If a line in the records below holds the string "rule", count it; give only the total.

Raw data START

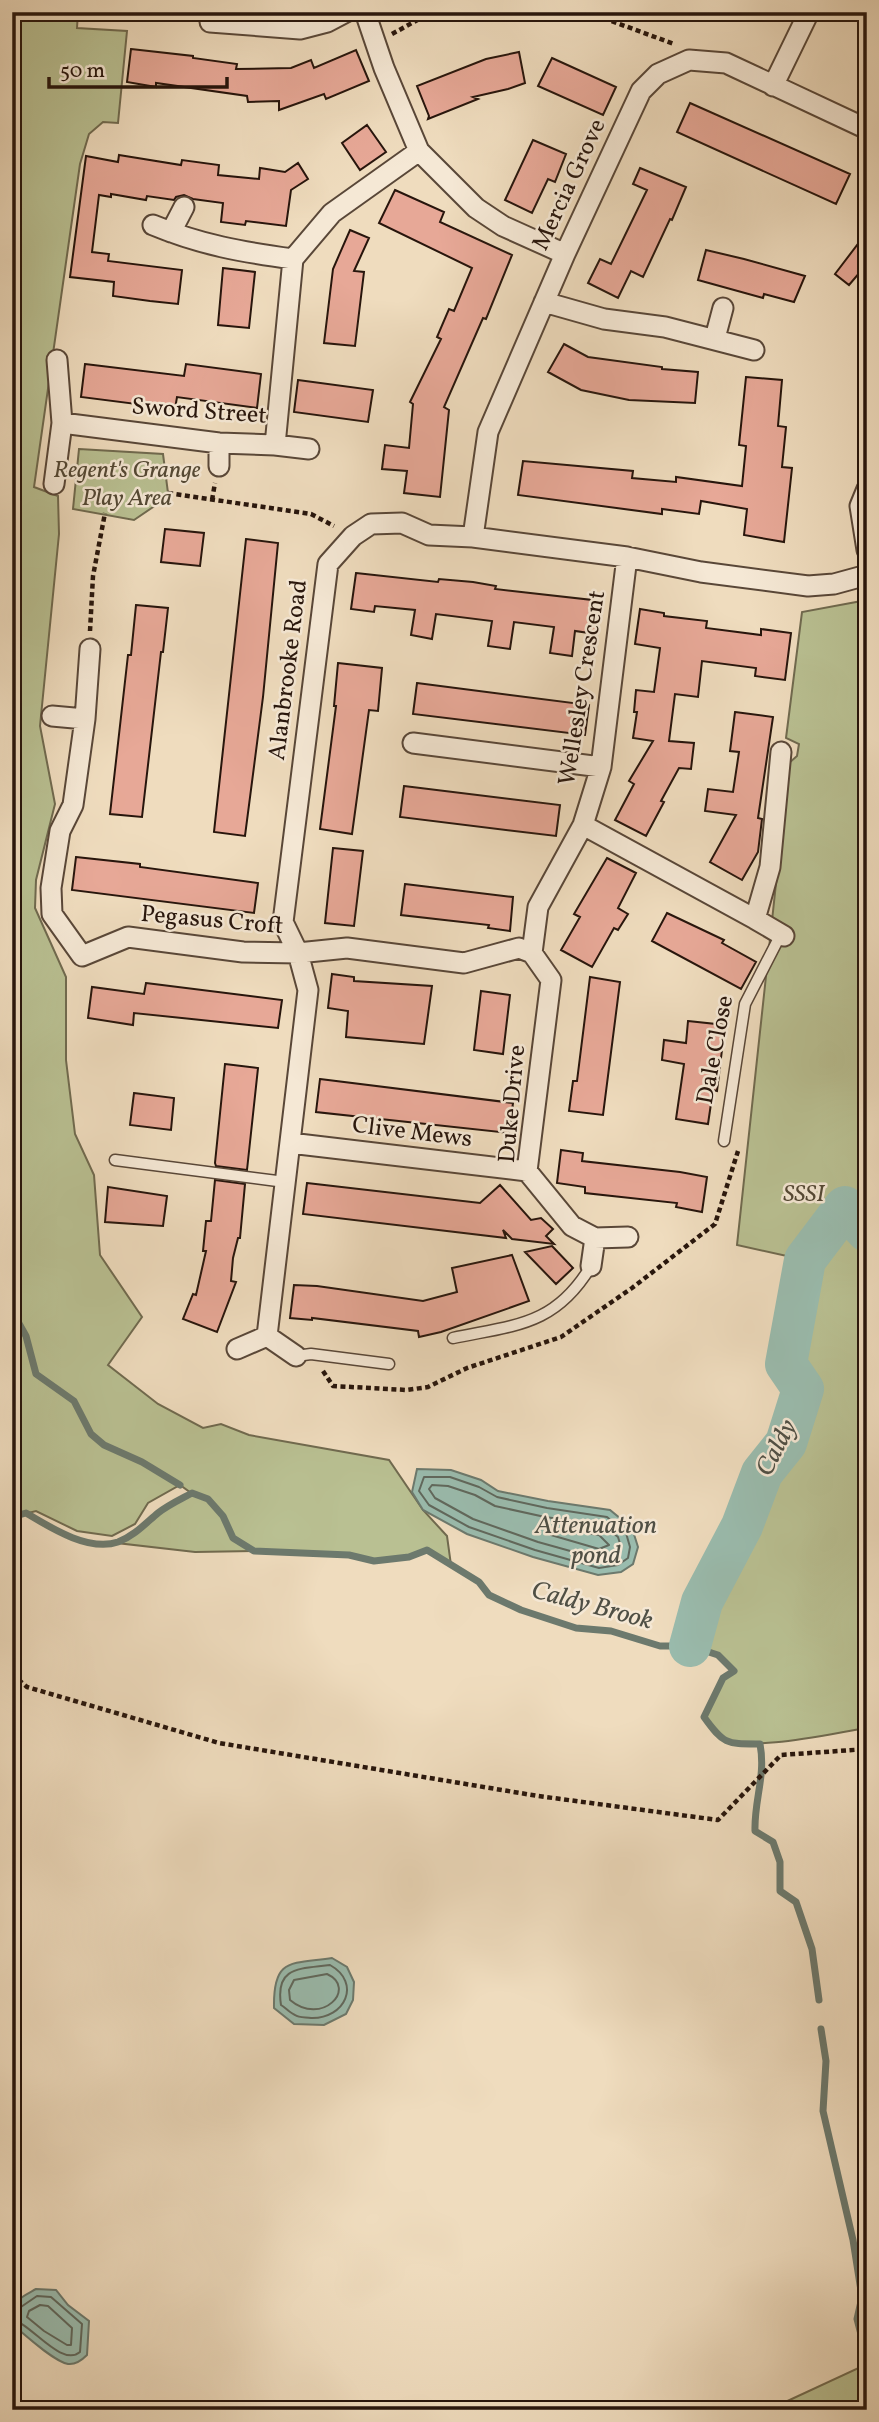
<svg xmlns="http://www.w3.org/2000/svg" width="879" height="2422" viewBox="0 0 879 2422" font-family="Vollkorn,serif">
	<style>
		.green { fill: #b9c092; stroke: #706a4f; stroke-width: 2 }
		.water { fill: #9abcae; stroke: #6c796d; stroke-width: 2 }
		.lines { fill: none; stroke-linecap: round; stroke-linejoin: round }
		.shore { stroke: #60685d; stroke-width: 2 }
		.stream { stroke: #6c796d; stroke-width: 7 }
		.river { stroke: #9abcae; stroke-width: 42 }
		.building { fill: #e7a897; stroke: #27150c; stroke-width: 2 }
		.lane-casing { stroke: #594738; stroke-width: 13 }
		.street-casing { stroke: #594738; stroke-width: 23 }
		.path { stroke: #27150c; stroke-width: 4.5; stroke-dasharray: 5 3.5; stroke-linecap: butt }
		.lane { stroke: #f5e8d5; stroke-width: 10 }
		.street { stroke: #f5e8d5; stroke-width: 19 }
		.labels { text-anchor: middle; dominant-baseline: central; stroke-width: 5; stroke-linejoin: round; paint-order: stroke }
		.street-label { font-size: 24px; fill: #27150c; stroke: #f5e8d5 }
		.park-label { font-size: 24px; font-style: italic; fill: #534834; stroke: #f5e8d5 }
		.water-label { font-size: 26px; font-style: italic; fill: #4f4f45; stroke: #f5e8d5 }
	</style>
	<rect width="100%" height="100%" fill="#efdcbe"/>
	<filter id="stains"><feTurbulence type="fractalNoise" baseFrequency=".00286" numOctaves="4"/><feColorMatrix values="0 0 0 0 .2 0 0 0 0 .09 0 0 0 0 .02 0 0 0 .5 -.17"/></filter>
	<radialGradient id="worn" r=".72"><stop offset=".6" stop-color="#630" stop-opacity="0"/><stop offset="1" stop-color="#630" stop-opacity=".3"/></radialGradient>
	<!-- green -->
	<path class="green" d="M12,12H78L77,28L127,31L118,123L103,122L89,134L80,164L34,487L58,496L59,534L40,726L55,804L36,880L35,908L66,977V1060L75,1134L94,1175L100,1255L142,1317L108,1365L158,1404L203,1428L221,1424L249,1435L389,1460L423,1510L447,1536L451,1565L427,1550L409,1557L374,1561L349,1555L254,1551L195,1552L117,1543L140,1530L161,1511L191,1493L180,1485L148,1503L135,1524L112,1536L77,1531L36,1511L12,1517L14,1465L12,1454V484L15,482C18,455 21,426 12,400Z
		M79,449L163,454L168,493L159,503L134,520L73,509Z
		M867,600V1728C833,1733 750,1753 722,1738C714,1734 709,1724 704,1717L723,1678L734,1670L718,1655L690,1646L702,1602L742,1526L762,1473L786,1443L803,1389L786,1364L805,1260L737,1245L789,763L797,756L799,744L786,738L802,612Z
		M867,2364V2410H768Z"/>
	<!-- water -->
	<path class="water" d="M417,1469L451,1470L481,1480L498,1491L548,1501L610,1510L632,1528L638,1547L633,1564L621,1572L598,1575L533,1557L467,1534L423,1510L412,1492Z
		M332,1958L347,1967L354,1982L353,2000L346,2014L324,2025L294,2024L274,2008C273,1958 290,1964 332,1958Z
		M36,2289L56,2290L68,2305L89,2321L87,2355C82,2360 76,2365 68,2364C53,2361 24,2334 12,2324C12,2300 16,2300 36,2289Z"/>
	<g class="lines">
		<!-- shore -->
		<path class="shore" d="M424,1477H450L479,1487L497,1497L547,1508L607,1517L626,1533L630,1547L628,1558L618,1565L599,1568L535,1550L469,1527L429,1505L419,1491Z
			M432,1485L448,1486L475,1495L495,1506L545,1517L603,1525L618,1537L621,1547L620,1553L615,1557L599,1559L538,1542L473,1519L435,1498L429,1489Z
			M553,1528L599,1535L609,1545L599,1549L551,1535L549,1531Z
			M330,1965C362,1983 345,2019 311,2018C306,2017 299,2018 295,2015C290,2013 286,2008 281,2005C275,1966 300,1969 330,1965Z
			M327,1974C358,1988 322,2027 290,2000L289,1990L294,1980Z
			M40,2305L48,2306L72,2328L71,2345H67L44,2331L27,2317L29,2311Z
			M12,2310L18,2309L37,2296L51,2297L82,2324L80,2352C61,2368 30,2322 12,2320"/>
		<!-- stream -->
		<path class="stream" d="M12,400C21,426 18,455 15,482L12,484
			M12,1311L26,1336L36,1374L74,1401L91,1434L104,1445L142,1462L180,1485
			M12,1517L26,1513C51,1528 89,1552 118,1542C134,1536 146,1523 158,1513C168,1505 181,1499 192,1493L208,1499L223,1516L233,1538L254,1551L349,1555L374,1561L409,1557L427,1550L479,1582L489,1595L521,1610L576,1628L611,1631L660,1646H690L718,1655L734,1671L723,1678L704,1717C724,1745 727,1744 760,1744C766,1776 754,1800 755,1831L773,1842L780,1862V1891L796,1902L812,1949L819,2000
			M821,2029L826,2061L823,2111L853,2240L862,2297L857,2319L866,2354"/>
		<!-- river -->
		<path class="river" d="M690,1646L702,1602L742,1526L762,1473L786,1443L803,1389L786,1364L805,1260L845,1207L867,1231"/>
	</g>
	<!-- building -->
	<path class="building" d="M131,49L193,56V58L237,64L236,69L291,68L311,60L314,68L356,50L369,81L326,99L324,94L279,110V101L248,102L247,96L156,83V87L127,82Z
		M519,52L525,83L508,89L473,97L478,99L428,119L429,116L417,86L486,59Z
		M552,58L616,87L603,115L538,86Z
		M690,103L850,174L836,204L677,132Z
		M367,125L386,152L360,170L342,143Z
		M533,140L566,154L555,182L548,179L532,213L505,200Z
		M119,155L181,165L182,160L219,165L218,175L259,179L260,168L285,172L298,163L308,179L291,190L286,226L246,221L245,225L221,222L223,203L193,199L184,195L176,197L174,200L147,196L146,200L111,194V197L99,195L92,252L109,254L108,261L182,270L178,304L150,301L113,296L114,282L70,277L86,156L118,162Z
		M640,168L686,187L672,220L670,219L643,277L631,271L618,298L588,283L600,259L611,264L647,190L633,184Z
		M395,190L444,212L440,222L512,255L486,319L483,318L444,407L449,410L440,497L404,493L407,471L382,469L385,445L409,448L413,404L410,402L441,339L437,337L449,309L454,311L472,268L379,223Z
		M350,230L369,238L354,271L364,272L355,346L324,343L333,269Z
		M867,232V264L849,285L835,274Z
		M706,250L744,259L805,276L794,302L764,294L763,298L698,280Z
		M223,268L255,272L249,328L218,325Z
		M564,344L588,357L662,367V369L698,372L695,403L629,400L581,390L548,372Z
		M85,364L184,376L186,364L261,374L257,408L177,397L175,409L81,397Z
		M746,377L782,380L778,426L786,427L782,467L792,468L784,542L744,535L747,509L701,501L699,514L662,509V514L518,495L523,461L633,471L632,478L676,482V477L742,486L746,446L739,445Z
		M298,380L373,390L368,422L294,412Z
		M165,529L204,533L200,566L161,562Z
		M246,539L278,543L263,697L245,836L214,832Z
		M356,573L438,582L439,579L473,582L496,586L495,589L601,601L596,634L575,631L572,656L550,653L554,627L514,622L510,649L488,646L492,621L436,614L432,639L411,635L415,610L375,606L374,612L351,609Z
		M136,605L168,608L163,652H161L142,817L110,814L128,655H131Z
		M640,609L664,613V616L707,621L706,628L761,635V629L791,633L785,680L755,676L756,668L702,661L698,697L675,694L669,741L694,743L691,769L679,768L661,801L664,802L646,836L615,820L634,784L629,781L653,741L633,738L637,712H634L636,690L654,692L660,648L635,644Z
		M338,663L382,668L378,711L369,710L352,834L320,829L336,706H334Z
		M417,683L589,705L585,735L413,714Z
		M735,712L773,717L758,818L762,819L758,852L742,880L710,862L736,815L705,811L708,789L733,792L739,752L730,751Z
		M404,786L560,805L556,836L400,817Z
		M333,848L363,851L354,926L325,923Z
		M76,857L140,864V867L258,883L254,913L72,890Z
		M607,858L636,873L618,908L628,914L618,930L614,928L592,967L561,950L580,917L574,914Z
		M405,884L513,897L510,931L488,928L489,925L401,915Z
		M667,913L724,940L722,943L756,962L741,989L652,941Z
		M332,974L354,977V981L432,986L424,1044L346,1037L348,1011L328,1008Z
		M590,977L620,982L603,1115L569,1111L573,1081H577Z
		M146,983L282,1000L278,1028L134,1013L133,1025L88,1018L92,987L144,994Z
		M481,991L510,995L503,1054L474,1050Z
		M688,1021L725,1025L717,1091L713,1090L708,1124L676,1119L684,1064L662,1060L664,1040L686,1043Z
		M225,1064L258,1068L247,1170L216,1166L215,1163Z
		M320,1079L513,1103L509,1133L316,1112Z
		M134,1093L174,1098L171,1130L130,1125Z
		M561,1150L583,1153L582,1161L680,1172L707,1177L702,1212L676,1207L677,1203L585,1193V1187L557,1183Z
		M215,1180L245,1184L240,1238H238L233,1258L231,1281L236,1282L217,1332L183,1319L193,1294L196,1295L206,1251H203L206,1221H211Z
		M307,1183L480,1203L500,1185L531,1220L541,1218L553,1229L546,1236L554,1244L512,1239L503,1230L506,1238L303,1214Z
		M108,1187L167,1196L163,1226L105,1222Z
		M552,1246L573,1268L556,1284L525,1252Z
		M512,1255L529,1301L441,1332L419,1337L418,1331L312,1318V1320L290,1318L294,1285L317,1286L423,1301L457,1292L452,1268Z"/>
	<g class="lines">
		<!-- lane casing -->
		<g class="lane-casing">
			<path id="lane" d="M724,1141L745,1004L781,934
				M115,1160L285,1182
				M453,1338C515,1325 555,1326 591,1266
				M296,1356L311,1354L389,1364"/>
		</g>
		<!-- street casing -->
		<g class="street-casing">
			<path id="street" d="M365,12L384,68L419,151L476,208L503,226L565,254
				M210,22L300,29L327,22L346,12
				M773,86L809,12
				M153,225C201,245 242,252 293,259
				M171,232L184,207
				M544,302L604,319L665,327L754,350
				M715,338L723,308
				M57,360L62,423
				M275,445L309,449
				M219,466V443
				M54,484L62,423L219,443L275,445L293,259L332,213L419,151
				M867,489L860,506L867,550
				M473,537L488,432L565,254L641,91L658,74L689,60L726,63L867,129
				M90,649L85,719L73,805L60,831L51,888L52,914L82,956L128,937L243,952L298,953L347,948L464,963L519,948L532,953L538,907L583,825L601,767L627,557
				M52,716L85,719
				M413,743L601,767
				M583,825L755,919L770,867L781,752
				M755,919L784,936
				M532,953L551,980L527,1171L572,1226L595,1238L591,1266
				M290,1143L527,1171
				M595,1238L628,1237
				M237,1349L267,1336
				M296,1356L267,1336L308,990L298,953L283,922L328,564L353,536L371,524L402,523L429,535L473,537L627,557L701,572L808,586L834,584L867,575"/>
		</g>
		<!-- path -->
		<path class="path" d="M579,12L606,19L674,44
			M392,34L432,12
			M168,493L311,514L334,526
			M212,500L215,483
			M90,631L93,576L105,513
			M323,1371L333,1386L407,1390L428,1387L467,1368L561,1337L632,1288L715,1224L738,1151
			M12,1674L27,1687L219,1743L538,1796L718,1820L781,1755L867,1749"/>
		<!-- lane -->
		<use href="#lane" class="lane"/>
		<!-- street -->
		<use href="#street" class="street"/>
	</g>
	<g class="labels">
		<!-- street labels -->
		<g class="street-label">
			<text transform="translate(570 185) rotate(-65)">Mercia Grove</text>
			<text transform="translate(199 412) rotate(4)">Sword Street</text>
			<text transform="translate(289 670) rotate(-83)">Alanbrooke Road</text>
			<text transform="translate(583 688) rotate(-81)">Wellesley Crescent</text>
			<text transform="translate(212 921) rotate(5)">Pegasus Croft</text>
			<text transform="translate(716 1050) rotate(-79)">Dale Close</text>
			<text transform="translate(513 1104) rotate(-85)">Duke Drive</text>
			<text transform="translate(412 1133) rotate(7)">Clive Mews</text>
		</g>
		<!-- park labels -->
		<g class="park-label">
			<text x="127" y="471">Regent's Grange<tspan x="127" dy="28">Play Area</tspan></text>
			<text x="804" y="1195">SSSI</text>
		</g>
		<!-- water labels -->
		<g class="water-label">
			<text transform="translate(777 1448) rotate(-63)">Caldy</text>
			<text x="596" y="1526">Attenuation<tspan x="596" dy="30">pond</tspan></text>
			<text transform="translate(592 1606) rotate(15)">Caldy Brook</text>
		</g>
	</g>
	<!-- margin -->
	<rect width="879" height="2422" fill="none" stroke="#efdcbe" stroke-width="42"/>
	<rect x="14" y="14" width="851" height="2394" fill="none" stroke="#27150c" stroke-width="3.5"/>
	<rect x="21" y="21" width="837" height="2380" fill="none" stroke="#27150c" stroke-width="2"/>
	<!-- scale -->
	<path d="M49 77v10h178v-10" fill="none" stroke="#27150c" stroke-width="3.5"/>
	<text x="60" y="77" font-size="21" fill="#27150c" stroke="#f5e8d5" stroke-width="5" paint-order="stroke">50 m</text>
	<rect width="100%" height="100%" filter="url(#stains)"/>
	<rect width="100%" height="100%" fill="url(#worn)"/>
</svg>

Raw data END
Raw data START

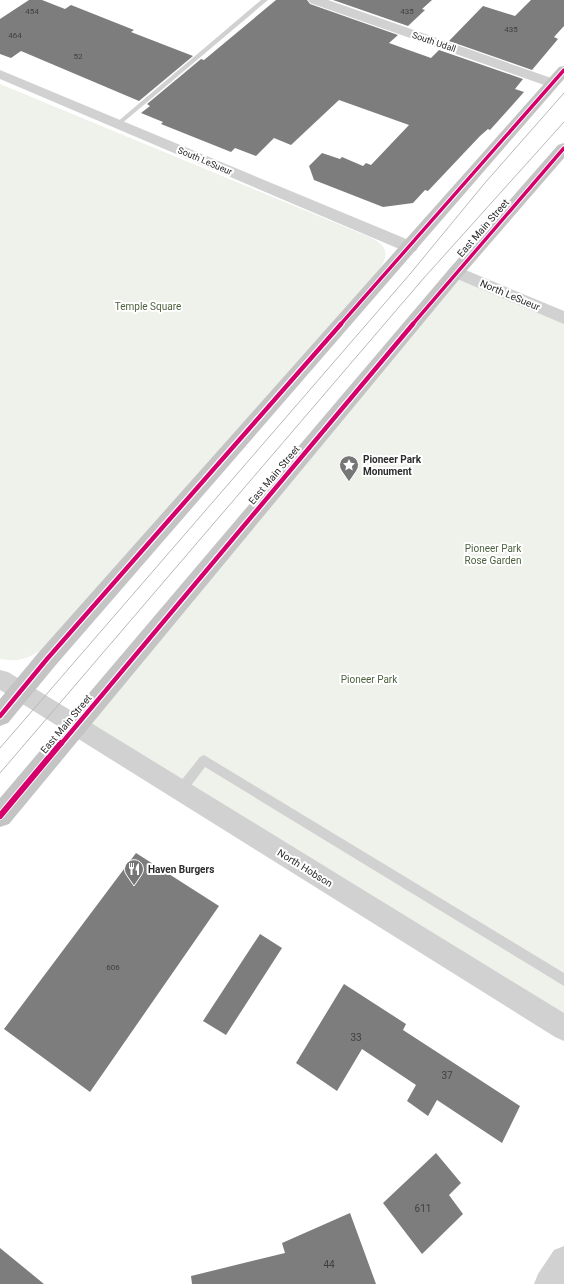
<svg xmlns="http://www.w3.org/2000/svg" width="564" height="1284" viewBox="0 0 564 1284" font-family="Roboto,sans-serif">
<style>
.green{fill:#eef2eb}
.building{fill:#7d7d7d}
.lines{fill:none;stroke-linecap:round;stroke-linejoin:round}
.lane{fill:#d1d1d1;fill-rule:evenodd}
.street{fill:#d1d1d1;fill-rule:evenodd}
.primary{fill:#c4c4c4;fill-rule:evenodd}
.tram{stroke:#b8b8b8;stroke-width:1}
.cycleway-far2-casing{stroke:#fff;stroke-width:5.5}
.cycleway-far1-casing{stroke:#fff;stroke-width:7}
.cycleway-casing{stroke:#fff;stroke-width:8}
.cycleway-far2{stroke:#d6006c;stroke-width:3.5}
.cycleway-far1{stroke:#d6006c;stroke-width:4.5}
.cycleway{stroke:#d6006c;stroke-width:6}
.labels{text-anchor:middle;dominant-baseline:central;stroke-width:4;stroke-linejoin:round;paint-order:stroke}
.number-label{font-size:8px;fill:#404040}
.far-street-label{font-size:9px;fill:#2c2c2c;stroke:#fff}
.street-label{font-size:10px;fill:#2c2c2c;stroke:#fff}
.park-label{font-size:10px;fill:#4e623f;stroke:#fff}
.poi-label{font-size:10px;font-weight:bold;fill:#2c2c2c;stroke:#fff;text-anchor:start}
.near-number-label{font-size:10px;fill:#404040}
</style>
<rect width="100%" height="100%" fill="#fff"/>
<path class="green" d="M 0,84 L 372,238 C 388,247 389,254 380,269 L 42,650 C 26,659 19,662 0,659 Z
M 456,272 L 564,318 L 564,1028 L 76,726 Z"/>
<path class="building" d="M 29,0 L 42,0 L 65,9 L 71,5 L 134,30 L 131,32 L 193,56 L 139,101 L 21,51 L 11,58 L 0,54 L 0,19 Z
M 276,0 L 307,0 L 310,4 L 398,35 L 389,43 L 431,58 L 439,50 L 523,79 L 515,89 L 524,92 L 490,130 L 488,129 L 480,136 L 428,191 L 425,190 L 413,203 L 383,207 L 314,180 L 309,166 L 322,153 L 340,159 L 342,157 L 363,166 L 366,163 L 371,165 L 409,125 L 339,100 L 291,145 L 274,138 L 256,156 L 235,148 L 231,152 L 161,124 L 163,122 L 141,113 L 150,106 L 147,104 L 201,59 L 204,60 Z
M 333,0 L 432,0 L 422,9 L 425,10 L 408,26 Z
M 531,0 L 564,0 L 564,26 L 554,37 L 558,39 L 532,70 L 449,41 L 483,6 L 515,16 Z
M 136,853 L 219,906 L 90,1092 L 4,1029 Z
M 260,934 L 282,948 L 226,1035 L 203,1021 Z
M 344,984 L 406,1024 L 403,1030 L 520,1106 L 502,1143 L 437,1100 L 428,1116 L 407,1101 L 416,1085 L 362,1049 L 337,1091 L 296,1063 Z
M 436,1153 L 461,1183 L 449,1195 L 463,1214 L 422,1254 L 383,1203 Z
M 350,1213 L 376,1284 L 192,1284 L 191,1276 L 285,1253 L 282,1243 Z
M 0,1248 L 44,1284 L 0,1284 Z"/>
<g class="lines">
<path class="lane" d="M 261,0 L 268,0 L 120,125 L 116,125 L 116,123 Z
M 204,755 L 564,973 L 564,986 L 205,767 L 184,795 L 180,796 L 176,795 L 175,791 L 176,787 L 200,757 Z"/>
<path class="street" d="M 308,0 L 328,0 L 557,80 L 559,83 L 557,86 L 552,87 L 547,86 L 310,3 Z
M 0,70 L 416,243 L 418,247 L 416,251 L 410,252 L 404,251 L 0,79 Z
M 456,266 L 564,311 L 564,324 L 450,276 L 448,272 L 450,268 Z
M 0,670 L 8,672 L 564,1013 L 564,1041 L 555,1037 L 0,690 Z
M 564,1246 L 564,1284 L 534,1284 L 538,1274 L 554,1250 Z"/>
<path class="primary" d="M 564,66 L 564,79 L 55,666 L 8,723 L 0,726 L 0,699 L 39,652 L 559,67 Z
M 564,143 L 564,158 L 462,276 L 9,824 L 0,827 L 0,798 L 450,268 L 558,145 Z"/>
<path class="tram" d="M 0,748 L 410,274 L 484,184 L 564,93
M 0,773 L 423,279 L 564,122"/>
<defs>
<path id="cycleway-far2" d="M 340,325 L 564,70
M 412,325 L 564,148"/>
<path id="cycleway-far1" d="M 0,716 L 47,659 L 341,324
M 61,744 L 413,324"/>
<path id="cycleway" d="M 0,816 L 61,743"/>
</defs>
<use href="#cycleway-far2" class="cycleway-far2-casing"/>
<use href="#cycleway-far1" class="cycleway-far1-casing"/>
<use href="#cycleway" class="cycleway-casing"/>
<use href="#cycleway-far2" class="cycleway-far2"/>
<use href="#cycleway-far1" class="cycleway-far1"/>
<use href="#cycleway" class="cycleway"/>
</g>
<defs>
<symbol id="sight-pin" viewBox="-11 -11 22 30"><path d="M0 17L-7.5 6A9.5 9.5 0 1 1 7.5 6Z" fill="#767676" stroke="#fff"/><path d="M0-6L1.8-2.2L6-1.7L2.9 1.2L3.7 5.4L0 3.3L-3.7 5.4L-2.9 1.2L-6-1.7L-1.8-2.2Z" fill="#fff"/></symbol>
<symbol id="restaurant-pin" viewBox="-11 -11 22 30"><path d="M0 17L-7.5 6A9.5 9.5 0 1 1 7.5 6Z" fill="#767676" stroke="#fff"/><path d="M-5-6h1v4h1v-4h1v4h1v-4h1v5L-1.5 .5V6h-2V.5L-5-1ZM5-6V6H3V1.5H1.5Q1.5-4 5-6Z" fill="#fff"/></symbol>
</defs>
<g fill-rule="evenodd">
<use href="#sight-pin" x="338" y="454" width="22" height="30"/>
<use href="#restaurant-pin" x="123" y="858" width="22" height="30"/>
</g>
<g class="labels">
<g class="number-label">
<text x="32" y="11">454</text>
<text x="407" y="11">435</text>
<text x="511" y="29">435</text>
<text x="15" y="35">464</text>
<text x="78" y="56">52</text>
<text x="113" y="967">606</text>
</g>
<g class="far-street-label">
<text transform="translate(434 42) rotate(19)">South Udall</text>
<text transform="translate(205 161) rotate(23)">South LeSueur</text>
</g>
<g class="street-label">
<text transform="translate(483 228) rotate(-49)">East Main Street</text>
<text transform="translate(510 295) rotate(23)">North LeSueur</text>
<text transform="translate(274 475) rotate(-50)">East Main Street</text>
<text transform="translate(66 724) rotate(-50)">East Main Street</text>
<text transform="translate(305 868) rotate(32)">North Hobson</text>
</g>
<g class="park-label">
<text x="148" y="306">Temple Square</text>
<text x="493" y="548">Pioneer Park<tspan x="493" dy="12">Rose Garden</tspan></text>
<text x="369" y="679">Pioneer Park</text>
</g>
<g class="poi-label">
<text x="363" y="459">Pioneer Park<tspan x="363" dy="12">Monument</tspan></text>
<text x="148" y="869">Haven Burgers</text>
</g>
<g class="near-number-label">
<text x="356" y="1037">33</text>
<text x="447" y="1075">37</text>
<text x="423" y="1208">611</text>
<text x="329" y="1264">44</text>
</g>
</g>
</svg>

Raw data END

_Result_. 4